The entire state of Jammu and Kashmir is an integral part of India. Pakistan is in illegal and forcible occupation of a part of the Indian state through aggression,” the ministry of external affairs (MEA) said.
In its 49-page report, the UN’s Office of the High Commissioner for Human Rights focused on both Jammu and Kashmir (consisting of the Kashmir Valley, the Jammu and Ladakh regions) and Pakistan-Administered Kashmir (Azad Jammu and Kashmir, and Gilgit-Baltistan).
The MEA took objected to the use of terms like ‘Azad Jammu and Kashmir, and Gilgit-Baltistan’ by the UN for PoK and said, “The incorrect description of Indian territory in the report is mischievous, misleading and unacceptable.
There are no entities such as ‘Azad Jammu and Kashmir’ and ‘Gilgit-Baltistan. We are deeply concerned that individual prejudices are being allowed to undermine the credibility of a UN institution,” the ministry said.
The UN also asked Pakistan to end its “misuse” of anti-terror legislation to persecute peaceful activists and quash dissent. “Impunity for human rights violations and lack of access to justice are key human rights challenges in the Indian state of Jammu and Kashmir,” the report said.
It said special laws, which are in force in the state, such as the Armed Forces (Jammu and Kashmir) Special Powers Act, 1990 (AFSPA) and the Jammu and Kashmir Public Safety Act, 1978 (PSA), have created structures that obstruct the normal course of law, impede accountability and jeopardise the right to remedy for victims of human rights violations.
“Impunity for enforced or involuntary disappearances in Kashmir continues as there has been little movement towards credibly investigating complaints including into alleged sites of mass graves in the Kashmir Valley and Jammu region,” it said.
The report has given a detailed account of protests and incidents of alleged excesses by the security forces since 2016.
The UN body said that based on the findings in its report, a commission of inquiry should be established to conduct a comprehensive independent international investigation into the allegations mentioned.
It also asked India to set up an “independent, impartial and credible investigations to probe all civilian killings which have occurred since July 2016 and incidents of excessive use of force by security forces including serious injuries caused by the use of the pellet-firing shotguns”.
The UN body asked Pakistan to fully respect international human rights law obligations in Pakistan-Administered Kashmir.

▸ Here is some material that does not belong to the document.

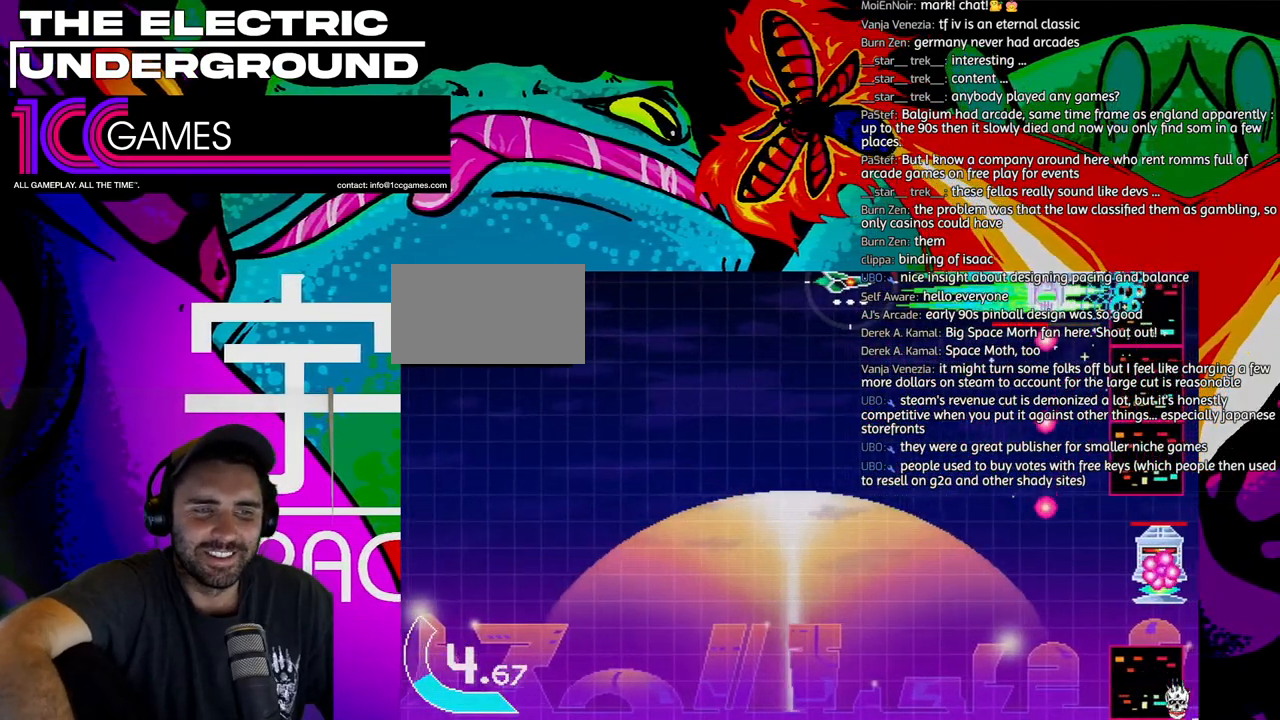
{"dt_ms": 500, "buttons": ["SQUARE", "TRIANGLE"], "left_stick": "center", "events": []}
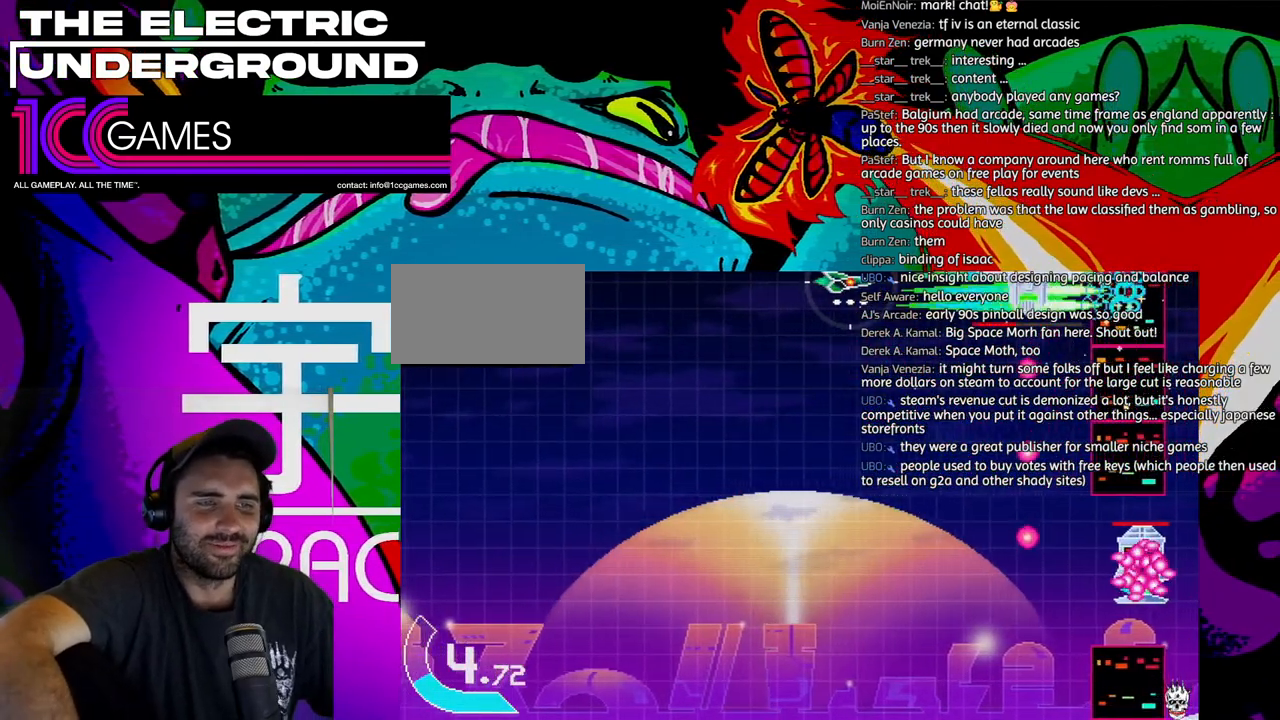
{"dt_ms": 500, "buttons": ["SQUARE", "TRIANGLE"], "left_stick": "center", "events": []}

It also asked Islamabad to end the misuse of anti-terror legislation to persecute those engaging in peaceful political and civil activities and expressions of dissent, and amend the anti-terrorism act to bring it in line with international human rights standards.
The External Affairs Ministry called the report a selective compilation of largely unverified information and that it is “overtly prejudiced” and seeks to build a false narrative.

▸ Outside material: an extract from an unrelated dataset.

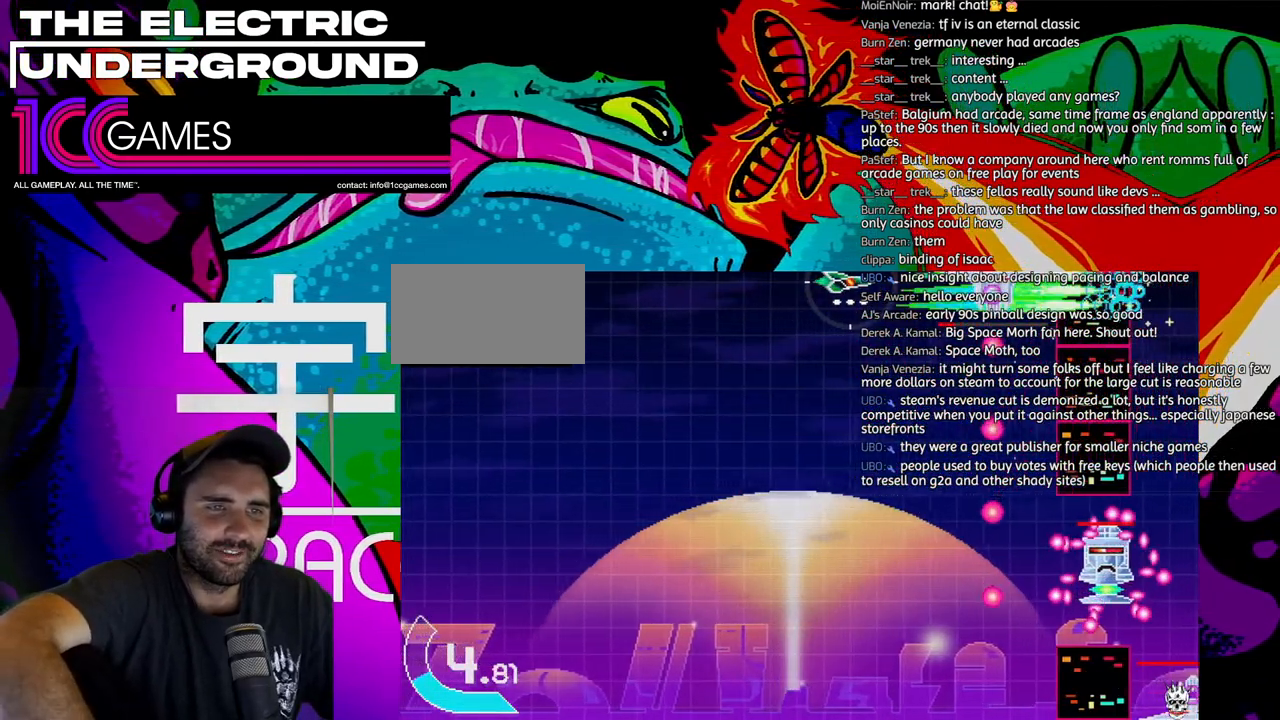
{"dt_ms": 1000, "buttons": ["TRIANGLE"], "left_stick": "down"}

The ministry said that terrorism was the most “egregious violation” of human rights and yet the authors of the report have conveniently ignored the pattern of cross-border terrorism emanating from Pakistan and territories under its illegal control.
“Cross-border terror and incitement is aimed at suppressing the will of the people of Jammu and Kashmir, disrupting its political and social fabric and undermining India’s integrity,” it said.
The MEA said it was disturbing that those behind the report have chosen to describe internationally designated and UN-proscribed terrorist entities as “armed groups” and terrorists as “leaders”.
“This undermines the UN-led consensus on zero tolerance to terrorism.
The motivated report deliberately ignores that fundamental rights and freedoms guaranteed under the Constitution to every Indian citizen, including in the state of Jammu and Kashmir, are protected also by an independent judiciary, human rights commissions, free and vibrant media and an active civil society,” it said.
The MEA said that India’s protest and views in the matter have been conveyed unequivocally to the Office of the High Commissioner for Human Rights.